For a cervical sample to be considered positive for HSV-2-reactive T cells, the percentage of cytokine-positive T cells cultured with viral antigen needed to be statistically significantly greater than the percentage of cytokine-positive T cells cultured with control antigen (mock).
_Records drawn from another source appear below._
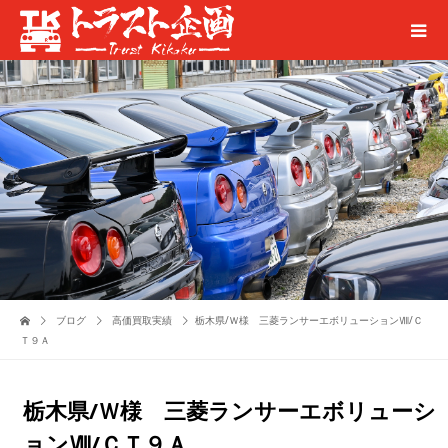
ブログ
高価買取実績
栃木県/Ｗ様 三菱ランサーエボリューションⅧ/Ｃ
Ｔ９Ａ
栃木県/Ｗ様 三菱ランサーエボリューシ
ョンⅧ/ＣＴ９Ａ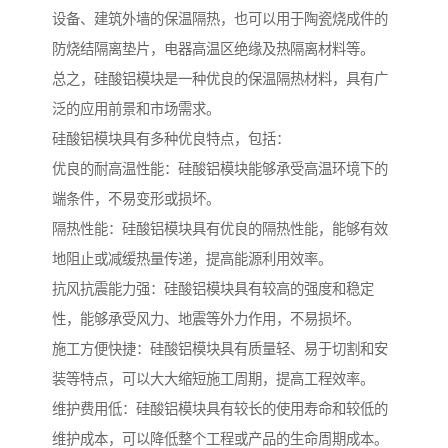
设备、建筑外墙的保温隔热，也可以用于陶瓷烧成件的
防烧结隔离垫片，电器高温区绝缘及热隔离材料等。
总之，硅酸铝模块是一种优良的保温隔热材料，具有广
泛的应用前景和市场需求。
硅酸铝模块具有多种优良特点，包括：
优良的耐高温性能：硅酸铝模块能够承受高温环境下的
端条件，不易变形或损坏。
隔热性能：硅酸铝模块具有优良的隔热性能，能够有效
地阻止或减缓热量传递，提高能源利用效率。
抗风抗震能力强：硅酸铝模块具有较高的强度和稳定
性，能够承受风力、地震等外力作用，不易损坏。
施工方便快捷：硅酸铝模块具有质量轻、易于切割和安
装等特点，可以大大缩短施工周期，提高工程效率。
维护费用低：硅酸铝模块具有较长的使用寿命和较低的
维护成本，可以降低整个工程或产品的生命周期成本。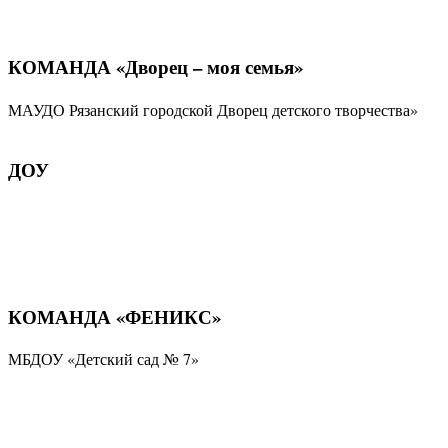
КОМАНДА «Дворец – моя семья»
МАУДО Рязанский городской Дворец детского творчества»
ДОУ
КОМАНДА «ФЕНИКС»
МБДОУ «Детский сад № 7»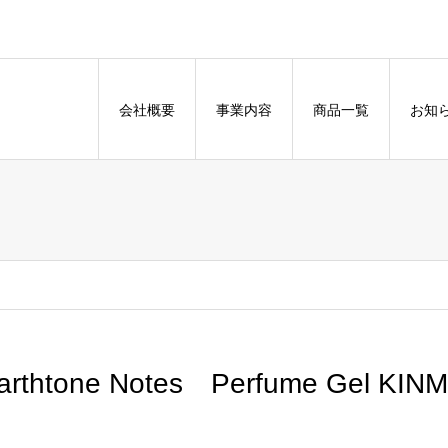
会社概要
事業内容
商品一覧
お知
arthtone Notes Perfume Gel KI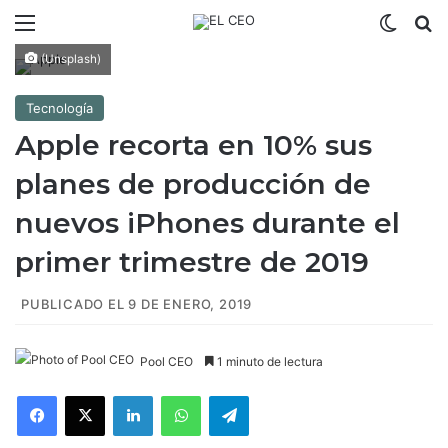
Menú
Switch
B
(Unsplash)
Tecnología
Apple recorta en 10% sus
planes de producción de
nuevos iPhones durante el
primer trimestre de 2019
PUBLICADO EL 9 DE ENERO, 2019
Pool CEO
1 minuto de lectura
Facebook
X
LinkedIn
WhatsApp
Telegram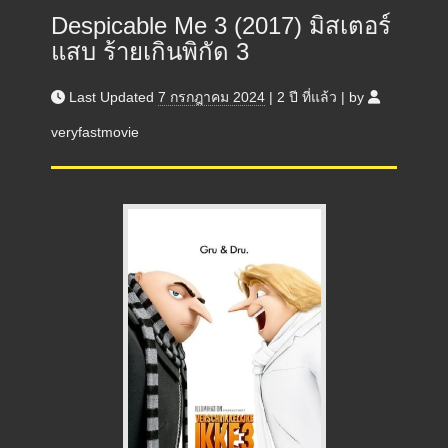
Despicable Me 3 (2017) มิสเตอร์
แสบ ร้ายเกินพิกัด 3
Last Updated
7 กรกฎาคม 2024
|
2 ปี
ที่แล้ว
|
by
veryfastmovie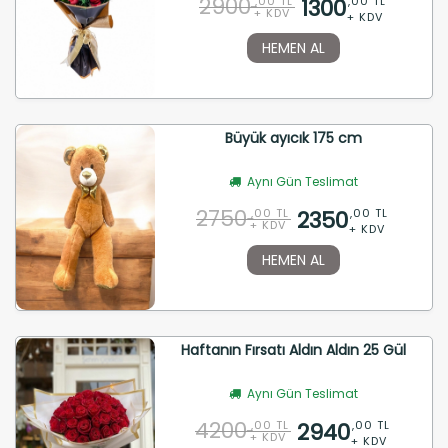
2900
1300
,00 TL
,00 TL
+ KDV
+ KDV
HEMEN AL
Büyük ayıcık 175 cm
Aynı Gün Teslimat
2750
2350
,00 TL
,00 TL
+ KDV
+ KDV
HEMEN AL
Haftanın Fırsatı Aldın Aldın 25 Gül
Aynı Gün Teslimat
4200
2940
,00 TL
,00 TL
+ KDV
+ KDV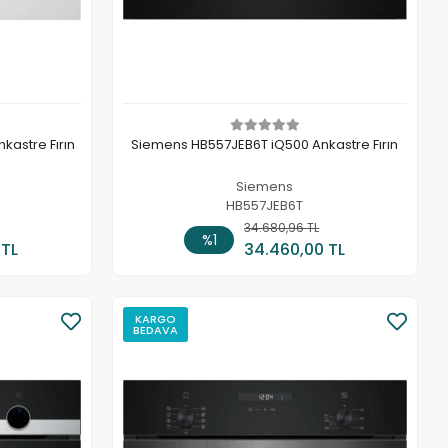
astre Fırın
Siemens HB557JEB6T iQ500 Ankastre Fırın
Siemens
HB557JEB6T
 Ekle
34.680,96 TL
Sepete Ekle
%1
 TL
34.460,00 TL
KARGO
BEDAVA
Stokta Yok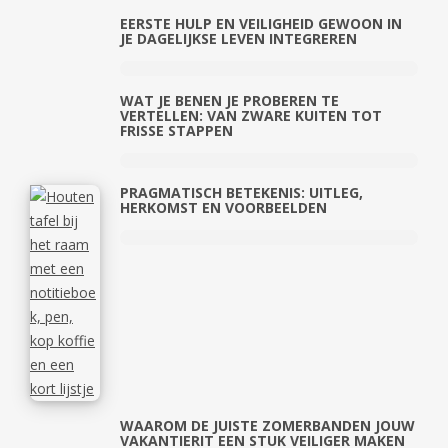
EERSTE HULP EN VEILIGHEID GEWOON IN
JE DAGELIJKSE LEVEN INTEGREREN
WAT JE BENEN JE PROBEREN TE
VERTELLEN: VAN ZWARE KUITEN TOT
FRISSE STAPPEN
PRAGMATISCH BETEKENIS: UITLEG,
HERKOMST EN VOORBEELDEN
WAAROM DE JUISTE ZOMERBANDEN JOUW
VAKANTIERIT EEN STUK VEILIGER MAKEN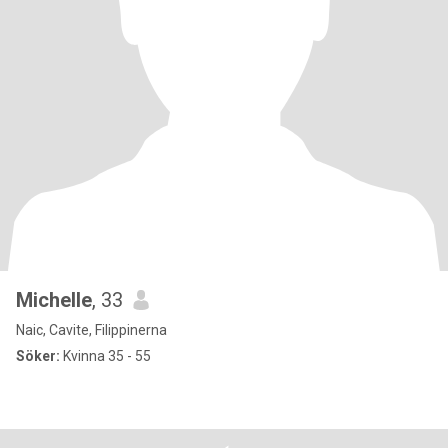
Michelle
, 33
Naic, Cavite, Filippinerna
Söker:
Kvinna 35 - 55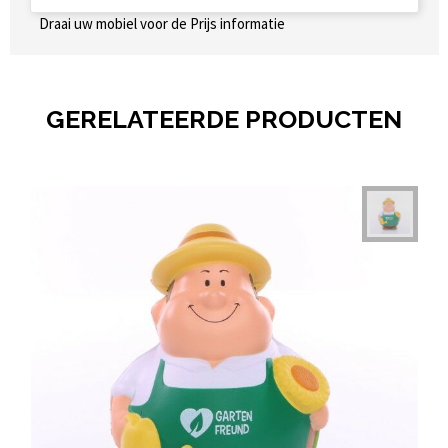
Draai uw mobiel voor de Prijs informatie
GERELATEERDE PRODUCTEN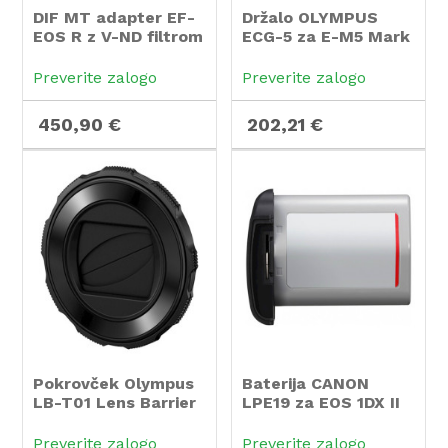
DIF MT adapter EF-
Držalo OLYMPUS
EOS R z V-ND filtrom
ECG-5 za E-M5 Mark
III
Preverite zalogo
Preverite zalogo
450,90 €
202,21 €
Pokrovček Olympus
Baterija CANON
LB-T01 Lens Barrier
LPE19 za EOS 1DX II
za TG-5 in TG-6
Preverite zalogo
Preverite zalogo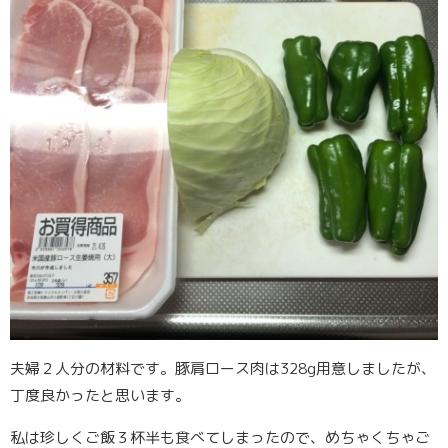
夫婦２人分の材料です。豚肩ロース肉は328g用意しましたが、
丁度良かったと思います。
私は珍しくご飯３杯半も食べてしまったので、めちゃくちゃご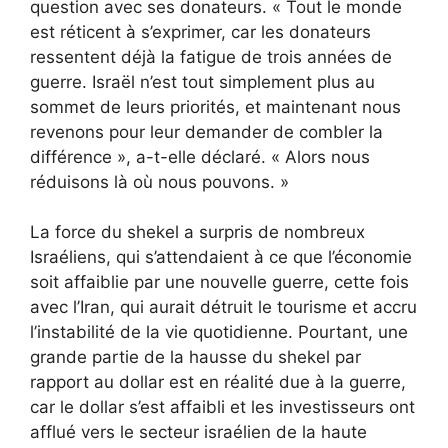
question avec ses donateurs. « Tout le monde
est réticent à s’exprimer, car les donateurs
ressentent déjà la fatigue de trois années de
guerre. Israël n’est tout simplement plus au
sommet de leurs priorités, et maintenant nous
revenons pour leur demander de combler la
différence », a-t-elle déclaré. « Alors nous
réduisons là où nous pouvons. »
La force du shekel a surpris de nombreux
Israéliens, qui s’attendaient à ce que l’économie
soit affaiblie par une nouvelle guerre, cette fois
avec l’Iran, qui aurait détruit le tourisme et accru
l’instabilité de la vie quotidienne. Pourtant, une
grande partie de la hausse du shekel par
rapport au dollar est en réalité due à la guerre,
car le dollar s’est affaibli et les investisseurs ont
afflué vers le secteur israélien de la haute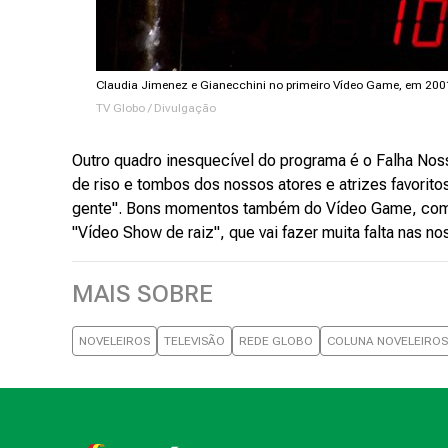
Claudia Jimenez e Gianecchini no primeiro Vídeo Game, em 200
TV Globo / Divulgação
Outro quadro inesquecível do programa é o Falha Noss
de riso e tombos dos nossos atores e atrizes favori
gente". Bons momentos também do Vídeo Game, coma
"Vídeo Show de raiz", que vai fazer muita falta nas no
MAIS SOBRE
NOVELEIROS
TELEVISÃO
REDE GLOBO
COLUNA NOVELEIROS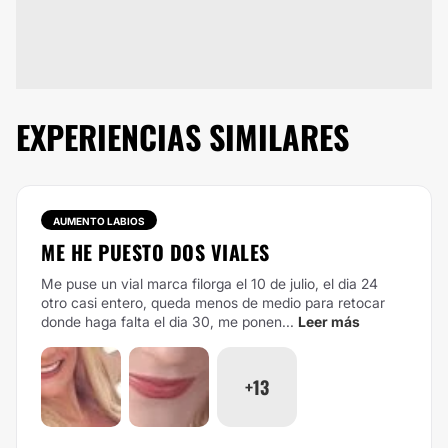
EXPERIENCIAS SIMILARES
AUMENTO LABIOS
ME HE PUESTO DOS VIALES
Me puse un vial marca filorga el 10 de julio, el dia 24
otro casi entero, queda menos de medio para retocar
donde haga falta el dia 30, me ponen...
Leer más
+13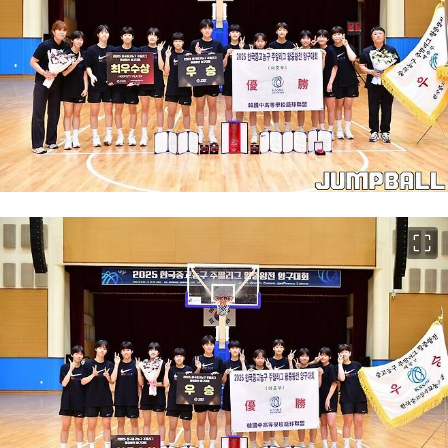
이미지 크게 보기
Fisher’s exact tests were used to compare the rate of cytokine production between the stimulated (HSV-2) and negative control (mock) cells for each cytokine subset (IFN-γ, IL-2) as previously described;19 statistical significance was defined as P<0.05. Results were considered invalid if fewer than 100 events were analyzed. The Wilcoxon signed-rank test was used to determine the differences between samples that were paired and the Wilcoxon rank-sum test was used to determine the difference when samples were not paired; statistical significance was defined as P<0.05 with two-tailed α. We compared the proportion of total CD3+ T cells that were CD4+ and CD8+ cells between cervical cytobrushes and biopsies and the proportion of total CD4+ and CD8+ T cells that were CD69+, CD103+, naive, TCM, TEM, and TEMRA between PBMC- and biopsy-derived T cells. We also compared the proportion of HSV-2-reactive T cells from each compartment that were CD103+ and the proportion of CD103+ and CD103− cells that were IFN-γ+. Finally, we compared the frequencies of HSV-2-reactive CD4+ T cells between PBMC-, cervical cytobrush-, and cervical biopsy-derived T cells.